Ognjen Stijepović

Personal information
- Date of birth: 22 October 1999 (age 25)
- Place of birth: Podgorica, FR Yugoslavia
- Height: 1.85 m (6 ft 1 in)
- Position(s): Midfielder

Team information
- Current team: Nestos Chrysoupoli
- Number: 26

Youth career
- 2015–2016: Budućnost
- 2016–2017: Mladost

Senior career*
- Years: Team / Apps / (Gls)
- 2017–2018: Mladost / 18 / (0)
- 2018–2021: Sampdoria / 1 / (0)
- 2019–2020: → Pistoiese (loan) / 17 / (5)
- 2020–2021: → Alessandria (loan) / 7 / (0)
- 2021: → Grosseto (loan) / 12 / (0)
- 2021–2023: Spezia / 0 / (0)
- 2021–2022: → Pistoiese (loan) / 17 / (1)
- 2022–2023: → Imolese (loan) / 18 / (3)
- 2023: Mura / 0 / (0)
- 2023–2025: Dečić / 43 / (5)
- 2025–: Nestos Chrysoupoli / 0 / (0)

International career
- 2015–2016: Montenegro U17 / 6 / (0)
- 2018–2020: Montenegro U21 / 12 / (1)

= Ognjen Stijepović =

Montenegrin footballer

Ognjen Stijepović (born 22 October 1999) is a Montenegrin professional footballer who plays as a midfielder for Super League Greece 2 club Nestos Chrysoupoli.

==Club career==
On 19 July 2016, Stijepović made his Champions League debut in a qualifier against Ludogorets, at the age of 16. On 4 January 2018, Stijepović joined Sampdoria from Mladost. Stijepović made his professional debut for Sampdoria in a 1–0 Serie A loss to Sassuolo on 5 May 2018.
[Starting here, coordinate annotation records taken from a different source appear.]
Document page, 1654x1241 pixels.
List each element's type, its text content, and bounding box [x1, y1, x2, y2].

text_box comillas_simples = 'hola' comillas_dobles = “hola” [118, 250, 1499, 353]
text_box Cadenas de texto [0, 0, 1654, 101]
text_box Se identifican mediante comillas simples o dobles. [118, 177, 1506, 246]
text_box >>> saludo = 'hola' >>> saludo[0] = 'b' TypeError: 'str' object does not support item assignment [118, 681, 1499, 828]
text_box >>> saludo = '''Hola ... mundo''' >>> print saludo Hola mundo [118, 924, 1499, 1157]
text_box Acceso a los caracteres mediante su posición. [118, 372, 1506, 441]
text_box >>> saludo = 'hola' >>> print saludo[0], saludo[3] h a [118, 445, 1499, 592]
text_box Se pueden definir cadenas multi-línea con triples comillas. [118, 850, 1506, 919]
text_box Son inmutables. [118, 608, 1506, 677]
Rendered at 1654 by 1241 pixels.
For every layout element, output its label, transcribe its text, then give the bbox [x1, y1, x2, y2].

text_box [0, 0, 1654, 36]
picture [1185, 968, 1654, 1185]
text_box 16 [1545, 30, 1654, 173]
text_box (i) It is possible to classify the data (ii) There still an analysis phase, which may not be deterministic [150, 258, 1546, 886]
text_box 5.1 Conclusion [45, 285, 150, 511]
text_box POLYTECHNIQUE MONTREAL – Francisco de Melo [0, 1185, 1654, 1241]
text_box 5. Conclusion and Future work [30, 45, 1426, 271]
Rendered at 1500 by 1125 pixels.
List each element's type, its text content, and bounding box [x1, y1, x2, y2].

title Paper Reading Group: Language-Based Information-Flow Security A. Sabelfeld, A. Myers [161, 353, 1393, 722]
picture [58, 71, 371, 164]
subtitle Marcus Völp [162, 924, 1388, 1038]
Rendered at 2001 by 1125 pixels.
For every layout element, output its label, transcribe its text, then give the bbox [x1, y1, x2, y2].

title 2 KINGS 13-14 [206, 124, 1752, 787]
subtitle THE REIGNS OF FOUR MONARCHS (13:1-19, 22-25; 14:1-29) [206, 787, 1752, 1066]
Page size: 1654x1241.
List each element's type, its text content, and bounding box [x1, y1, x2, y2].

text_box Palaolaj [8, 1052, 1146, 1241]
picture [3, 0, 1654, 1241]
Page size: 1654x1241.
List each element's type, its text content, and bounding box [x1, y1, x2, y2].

On 23 August 2019, he joined Pistoiese on a season-long loan.

On 28 September 2020, he moved on loan to Alessandria.

On 29 January 2021, he was recalled from Alessandria loan and loaned to Grosseto.

On 27 August 2021, he signed a three-year contract with Spezia; on the same day he returned to Pistoiese on loan. On 1 September 2022, Stijepović was loaned to Imolese.

In January 2023, Stijepović left Spezia and joined Slovenian PrvaLiga side Mura on a contract until 2025.

In August 2025, Stijepović with Nestos Chrysoupoli.

==International career==
Stijepović was a youth international for Montenegro. He scored and assisted on his debut for the under-21 team in a 3–1 UEFA European Under-21 Championship qualification win over Luxembourg on 23 March 2018.